Concertation #6 – Des champions sous stéroïdes

Selon le plus célèbre legs d’Edgar Faure, ce n’est pas la girouette qui tourne, c’est le vent.

D’où souffle donc ce vent qui ramène régulièrement notre administration à briser ce qu’elle a construit ?

J’ai longtemps soupçonné qu’il provenait des établissements. Ce n’est pas qu’ils réfutent le risque de sécurité sur les données de santé, d’autant qu’ils ont été touchés de plein fouet par l’épidémie de rançongiciels. Mais les malheureux sont le point de friction douloureux entre les constructions lisses de la technostructure et l’âpreté du réel. Soumis à un déluge d’injonctions contradictoires, il aurait été logique qu’ils cherchent à adoucir celle-ci. Toutefois, on constate que sur ce sujet, la bonne volonté de leurs représentants est intacte, probablement parce qu’ils se sentent une responsabilité effective envers les patients qu’ils servent.

La réticence des fabricants de dispositifs médicaux est avérée, et guère surprenante. Ceux qui pèsent sont des acteurs globaux, qui n’apprécient guère les réglementations locales, et dont la culture anglo-saxonne perçoit l’État comme un mal nécessaire à tenir autant que possible éloigné des affaires des citoyens.

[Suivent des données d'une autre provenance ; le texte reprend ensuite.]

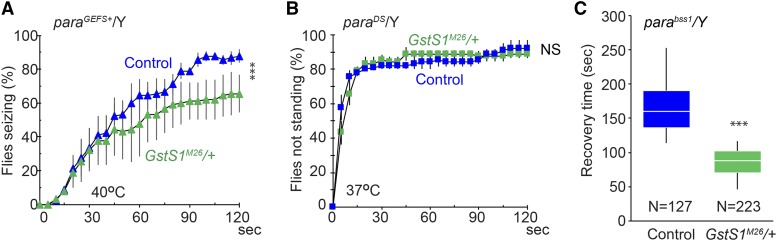
Phenotypes of other neurological mutants are suppressed by GstS1M26. (A) Frequencies of heat-induced seizure at 40°C in paraGEFS+ plus GstS1M26 males (paraGEFS+/Y; GstS1M26/+) or paraGEFS+ males (paraGEFS+/Y; +/+). (B) Frequencies of paraDS males that did not stand at 37°C. For (A) and (B), averages of 3 experiments and SEM are shown. In each experiment, 30 flies were examined. (C) Recovery time required for parabss1 plus GstS1M26 males (parabss1/Y; GstS1M26/+) and parabss1 males (parabss1/Y; +/+) to recover from paralysis induced by mechanical shock. Data are presented as box plots. Total numbers of flies observed were 127 and 223 flies for parabss1/Y; +/+ and parabss1/Y; GstS1M26/+, respectively. Data analysis involved two-way repeated measures ANOVA and Holm-Sidak multiple comparisons (A and B) and the Mann-Whitney U-test (C). ***P < 0.001; *P < 0.05; NS, not significant (P > 0.05).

Une rumeur persistante fait état de l’intervention en haut lieu de « champions nationaux ». Celle-ci est assez plausible. Qu’est-ce en effet qu’un champion national dans ce contexte ? Essentiellement, c’est une structure pour laquelle le pantouflage tient lieu de stratégie industrielle, l’influence se substituant à l’aptitude. Qu’un tel acteur, par négligence à mobiliser les moyens nécessaires, perde le renouvellement d’un marché public juteux ? Aussitôt tout Landerneau s’agite pour lui trouver une compensation adéquate. Quand la vie est aussi facile, pourquoi se la compliquer avec des obligations additionnelles, des responsabilités accrues, et le risque de voir émerger des compétiteurs plus convaincants ?

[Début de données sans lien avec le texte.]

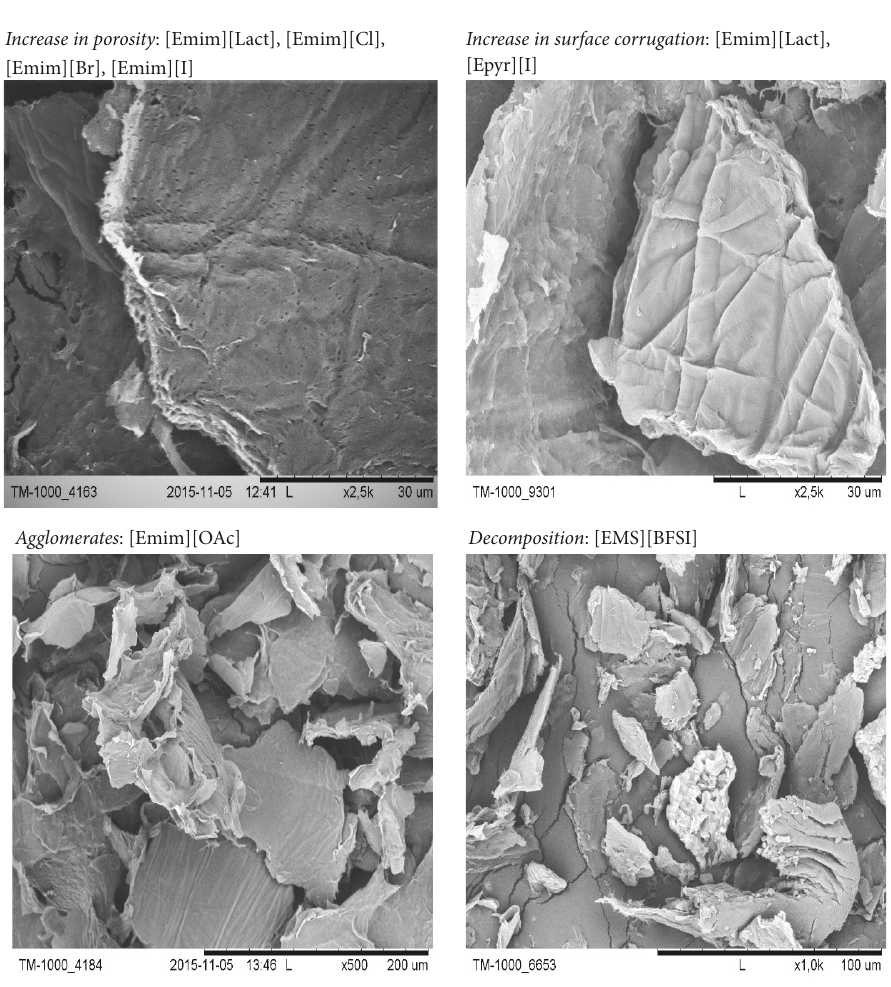
Figure 2: Typical changes in structure of regenerated chitin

C’est quand même une vue un peu courte, car lorsque le service qu’on offre n’est plus qu’une commodité, alors tout le marché mondial toque à la porte. Les meilleures protections finiront par ne plus pouvoir résister à des économies d’échelle que ne peut offrir un acteur n’ayant que son ancrage national à y opposer. Ce n’est qu’un signe mineur, mais le site esante.gouv.fr est hébergé par British Télécom.